=== Aim of the exercise ===
Each record is to be transcribed exactly.

=== Information ===
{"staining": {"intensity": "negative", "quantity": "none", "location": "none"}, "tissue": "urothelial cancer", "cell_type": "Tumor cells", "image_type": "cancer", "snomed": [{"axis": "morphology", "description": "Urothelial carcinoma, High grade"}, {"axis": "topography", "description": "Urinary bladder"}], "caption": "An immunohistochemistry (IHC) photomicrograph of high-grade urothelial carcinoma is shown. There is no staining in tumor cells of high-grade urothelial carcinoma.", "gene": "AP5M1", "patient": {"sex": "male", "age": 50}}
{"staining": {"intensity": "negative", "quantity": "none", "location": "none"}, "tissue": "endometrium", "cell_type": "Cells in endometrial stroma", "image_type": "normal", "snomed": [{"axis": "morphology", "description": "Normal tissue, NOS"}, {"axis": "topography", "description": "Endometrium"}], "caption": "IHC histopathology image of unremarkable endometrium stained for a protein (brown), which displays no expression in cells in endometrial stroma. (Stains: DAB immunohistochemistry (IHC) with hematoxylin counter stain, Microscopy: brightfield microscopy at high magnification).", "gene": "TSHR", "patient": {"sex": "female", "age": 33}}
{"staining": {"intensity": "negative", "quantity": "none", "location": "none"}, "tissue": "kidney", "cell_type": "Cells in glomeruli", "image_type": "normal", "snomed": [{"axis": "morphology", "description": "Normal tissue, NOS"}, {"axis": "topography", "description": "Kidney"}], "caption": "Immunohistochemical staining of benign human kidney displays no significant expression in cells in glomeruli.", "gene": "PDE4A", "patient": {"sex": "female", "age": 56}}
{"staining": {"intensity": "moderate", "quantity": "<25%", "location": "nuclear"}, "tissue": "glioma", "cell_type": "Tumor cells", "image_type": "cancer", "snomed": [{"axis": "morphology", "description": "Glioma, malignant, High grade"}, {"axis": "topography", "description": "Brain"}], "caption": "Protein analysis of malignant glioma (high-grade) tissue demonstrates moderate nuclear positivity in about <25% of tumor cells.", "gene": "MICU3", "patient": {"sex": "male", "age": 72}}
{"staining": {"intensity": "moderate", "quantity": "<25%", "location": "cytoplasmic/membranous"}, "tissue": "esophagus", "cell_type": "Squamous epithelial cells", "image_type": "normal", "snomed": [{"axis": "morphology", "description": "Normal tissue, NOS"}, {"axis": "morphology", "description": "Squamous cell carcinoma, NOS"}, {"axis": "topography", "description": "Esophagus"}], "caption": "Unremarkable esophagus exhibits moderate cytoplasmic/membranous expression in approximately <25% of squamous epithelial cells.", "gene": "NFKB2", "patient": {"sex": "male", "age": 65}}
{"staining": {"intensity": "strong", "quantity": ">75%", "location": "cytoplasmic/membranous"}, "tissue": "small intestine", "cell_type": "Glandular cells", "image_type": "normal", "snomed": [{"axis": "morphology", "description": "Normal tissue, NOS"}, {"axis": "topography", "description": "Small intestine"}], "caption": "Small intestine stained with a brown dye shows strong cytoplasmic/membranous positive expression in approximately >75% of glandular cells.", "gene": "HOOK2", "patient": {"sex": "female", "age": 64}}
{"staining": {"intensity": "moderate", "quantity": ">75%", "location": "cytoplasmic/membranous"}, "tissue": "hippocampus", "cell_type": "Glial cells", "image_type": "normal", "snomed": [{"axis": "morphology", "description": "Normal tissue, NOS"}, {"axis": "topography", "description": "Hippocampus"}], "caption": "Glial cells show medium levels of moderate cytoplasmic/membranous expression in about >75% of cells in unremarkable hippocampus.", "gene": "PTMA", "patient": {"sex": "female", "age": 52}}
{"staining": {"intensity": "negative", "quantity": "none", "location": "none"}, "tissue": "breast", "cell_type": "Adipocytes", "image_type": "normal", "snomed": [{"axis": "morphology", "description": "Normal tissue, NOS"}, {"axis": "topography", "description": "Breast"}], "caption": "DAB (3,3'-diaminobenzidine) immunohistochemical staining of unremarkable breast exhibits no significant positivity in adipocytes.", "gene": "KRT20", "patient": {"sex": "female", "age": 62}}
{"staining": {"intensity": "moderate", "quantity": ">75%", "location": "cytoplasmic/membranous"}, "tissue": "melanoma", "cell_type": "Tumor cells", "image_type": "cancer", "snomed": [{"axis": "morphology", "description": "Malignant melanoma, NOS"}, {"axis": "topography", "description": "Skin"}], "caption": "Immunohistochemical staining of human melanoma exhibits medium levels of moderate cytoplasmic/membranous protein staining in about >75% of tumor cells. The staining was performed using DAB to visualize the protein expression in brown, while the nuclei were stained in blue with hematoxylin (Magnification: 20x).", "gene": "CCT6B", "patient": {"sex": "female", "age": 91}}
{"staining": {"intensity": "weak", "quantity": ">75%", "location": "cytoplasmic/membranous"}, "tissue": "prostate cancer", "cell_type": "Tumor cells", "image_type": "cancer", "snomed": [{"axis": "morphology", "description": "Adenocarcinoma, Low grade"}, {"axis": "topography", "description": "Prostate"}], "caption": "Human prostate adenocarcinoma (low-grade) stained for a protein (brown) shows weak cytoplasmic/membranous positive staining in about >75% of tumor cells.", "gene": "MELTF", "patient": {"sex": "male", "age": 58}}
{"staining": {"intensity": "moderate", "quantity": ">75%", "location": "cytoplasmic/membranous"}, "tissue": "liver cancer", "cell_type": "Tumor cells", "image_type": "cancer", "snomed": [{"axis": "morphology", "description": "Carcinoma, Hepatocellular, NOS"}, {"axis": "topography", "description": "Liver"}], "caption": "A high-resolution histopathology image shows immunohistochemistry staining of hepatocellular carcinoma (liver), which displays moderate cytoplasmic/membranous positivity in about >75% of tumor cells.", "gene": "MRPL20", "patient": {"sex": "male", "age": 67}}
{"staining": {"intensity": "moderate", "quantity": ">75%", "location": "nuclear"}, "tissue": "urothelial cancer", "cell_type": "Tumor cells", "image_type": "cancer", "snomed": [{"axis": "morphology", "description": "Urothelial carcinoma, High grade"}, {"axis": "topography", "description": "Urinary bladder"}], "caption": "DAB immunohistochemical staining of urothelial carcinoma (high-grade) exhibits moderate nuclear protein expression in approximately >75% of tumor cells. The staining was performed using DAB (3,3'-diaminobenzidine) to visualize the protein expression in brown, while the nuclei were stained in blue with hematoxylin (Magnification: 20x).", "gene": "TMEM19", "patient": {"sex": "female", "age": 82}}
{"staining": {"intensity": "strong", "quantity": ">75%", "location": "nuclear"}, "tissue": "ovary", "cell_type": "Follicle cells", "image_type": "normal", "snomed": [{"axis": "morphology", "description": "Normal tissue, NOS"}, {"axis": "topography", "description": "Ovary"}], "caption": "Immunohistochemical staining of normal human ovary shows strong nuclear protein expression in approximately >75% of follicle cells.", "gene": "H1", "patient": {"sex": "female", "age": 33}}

=== Exercise response ===
{"staining": {"intensity": "negative", "quantity": "none", "location": "none"}, "tissue": "urothelial cancer", "cell_type": "Tumor cells", "image_type": "cancer", "snomed": [{"axis": "morphology", "description": "Urothelial carcinoma, High grade"}, {"axis": "topography", "description": "Urinary bladder"}], "caption": "An immunohistochemistry (IHC) photomicrograph of high-grade urothelial carcinoma is shown. There is no staining in tumor cells of high-grade urothelial carcinoma.", "gene": "AP5M1", "patient": {"sex": "male", "age": 50}}
{"staining": {"intensity": "negative", "quantity": "none", "location": "none"}, "tissue": "endometrium", "cell_type": "Cells in endometrial stroma", "image_type": "normal", "snomed": [{"axis": "morphology", "description": "Normal tissue, NOS"}, {"axis": "topography", "description": "Endometrium"}], "caption": "IHC histopathology image of unremarkable endometrium stained for a protein (brown), which displays no expression in cells in endometrial stroma. (Stains: DAB immunohistochemistry (IHC) with hematoxylin counter stain, Microscopy: brightfield microscopy at high magnification).", "gene": "TSHR", "patient": {"sex": "female", "age": 33}}
{"staining": {"intensity": "negative", "quantity": "none", "location": "none"}, "tissue": "kidney", "cell_type": "Cells in glomeruli", "image_type": "normal", "snomed": [{"axis": "morphology", "description": "Normal tissue, NOS"}, {"axis": "topography", "description": "Kidney"}], "caption": "Immunohistochemical staining of benign human kidney displays no significant expression in cells in glomeruli.", "gene": "PDE4A", "patient": {"sex": "female", "age": 56}}
{"staining": {"intensity": "moderate", "quantity": "<25%", "location": "nuclear"}, "tissue": "glioma", "cell_type": "Tumor cells", "image_type": "cancer", "snomed": [{"axis": "morphology", "description": "Glioma, malignant, High grade"}, {"axis": "topography", "description": "Brain"}], "caption": "Protein analysis of malignant glioma (high-grade) tissue demonstrates moderate nuclear positivity in about <25% of tumor cells.", "gene": "MICU3", "patient": {"sex": "male", "age": 72}}
{"staining": {"intensity": "moderate", "quantity": "<25%", "location": "cytoplasmic/membranous"}, "tissue": "esophagus", "cell_type": "Squamous epithelial cells", "image_type": "normal", "snomed": [{"axis": "morphology", "description": "Normal tissue, NOS"}, {"axis": "morphology", "description": "Squamous cell carcinoma, NOS"}, {"axis": "topography", "description": "Esophagus"}], "caption": "Unremarkable esophagus exhibits moderate cytoplasmic/membranous expression in approximately <25% of squamous epithelial cells.", "gene": "NFKB2", "patient": {"sex": "male", "age": 65}}
{"staining": {"intensity": "strong", "quantity": ">75%", "location": "cytoplasmic/membranous"}, "tissue": "small intestine", "cell_type": "Glandular cells", "image_type": "normal", "snomed": [{"axis": "morphology", "description": "Normal tissue, NOS"}, {"axis": "topography", "description": "Small intestine"}], "caption": "Small intestine stained with a brown dye shows strong cytoplasmic/membranous positive expression in approximately >75% of glandular cells.", "gene": "HOOK2", "patient": {"sex": "female", "age": 64}}
{"staining": {"intensity": "moderate", "quantity": ">75%", "location": "cytoplasmic/membranous"}, "tissue": "hippocampus", "cell_type": "Glial cells", "image_type": "normal", "snomed": [{"axis": "morphology", "description": "Normal tissue, NOS"}, {"axis": "topography", "description": "Hippocampus"}], "caption": "Glial cells show medium levels of moderate cytoplasmic/membranous expression in about >75% of cells in unremarkable hippocampus.", "gene": "PTMA", "patient": {"sex": "female", "age": 52}}
{"staining": {"intensity": "negative", "quantity": "none", "location": "none"}, "tissue": "breast", "cell_type": "Adipocytes", "image_type": "normal", "snomed": [{"axis": "morphology", "description": "Normal tissue, NOS"}, {"axis": "topography", "description": "Breast"}], "caption": "DAB (3,3'-diaminobenzidine) immunohistochemical staining of unremarkable breast exhibits no significant positivity in adipocytes.", "gene": "KRT20", "patient": {"sex": "female", "age": 62}}
{"staining": {"intensity": "moderate", "quantity": ">75%", "location": "cytoplasmic/membranous"}, "tissue": "melanoma", "cell_type": "Tumor cells", "image_type": "cancer", "snomed": [{"axis": "morphology", "description": "Malignant melanoma, NOS"}, {"axis": "topography", "description": "Skin"}], "caption": "Immunohistochemical staining of human melanoma exhibits medium levels of moderate cytoplasmic/membranous protein staining in about >75% of tumor cells. The staining was performed using DAB to visualize the protein expression in brown, while the nuclei were stained in blue with hematoxylin (Magnification: 20x).", "gene": "CCT6B", "patient": {"sex": "female", "age": 91}}
{"staining": {"intensity": "weak", "quantity": ">75%", "location": "cytoplasmic/membranous"}, "tissue": "prostate cancer", "cell_type": "Tumor cells", "image_type": "cancer", "snomed": [{"axis": "morphology", "description": "Adenocarcinoma, Low grade"}, {"axis": "topography", "description": "Prostate"}], "caption": "Human prostate adenocarcinoma (low-grade) stained for a protein (brown) shows weak cytoplasmic/membranous positive staining in about >75% of tumor cells.", "gene": "MELTF", "patient": {"sex": "male", "age": 58}}
{"staining": {"intensity": "moderate", "quantity": ">75%", "location": "cytoplasmic/membranous"}, "tissue": "liver cancer", "cell_type": "Tumor cells", "image_type": "cancer", "snomed": [{"axis": "morphology", "description": "Carcinoma, Hepatocellular, NOS"}, {"axis": "topography", "description": "Liver"}], "caption": "A high-resolution histopathology image shows immunohistochemistry staining of hepatocellular carcinoma (liver), which displays moderate cytoplasmic/membranous positivity in about >75% of tumor cells.", "gene": "MRPL20", "patient": {"sex": "male", "age": 67}}
{"staining": {"intensity": "moderate", "quantity": ">75%", "location": "nuclear"}, "tissue": "urothelial cancer", "cell_type": "Tumor cells", "image_type": "cancer", "snomed": [{"axis": "morphology", "description": "Urothelial carcinoma, High grade"}, {"axis": "topography", "description": "Urinary bladder"}], "caption": "DAB immunohistochemical staining of urothelial carcinoma (high-grade) exhibits moderate nuclear protein expression in approximately >75% of tumor cells. The staining was performed using DAB (3,3'-diaminobenzidine) to visualize the protein expression in brown, while the nuclei were stained in blue with hematoxylin (Magnification: 20x).", "gene": "TMEM19", "patient": {"sex": "female", "age": 82}}
{"staining": {"intensity": "strong", "quantity": ">75%", "location": "nuclear"}, "tissue": "ovary", "cell_type": "Follicle cells", "image_type": "normal", "snomed": [{"axis": "morphology", "description": "Normal tissue, NOS"}, {"axis": "topography", "description": "Ovary"}], "caption": "Immunohistochemical staining of normal human ovary shows strong nuclear protein expression in approximately >75% of follicle cells.", "gene": "H1", "patient": {"sex": "female", "age": 33}}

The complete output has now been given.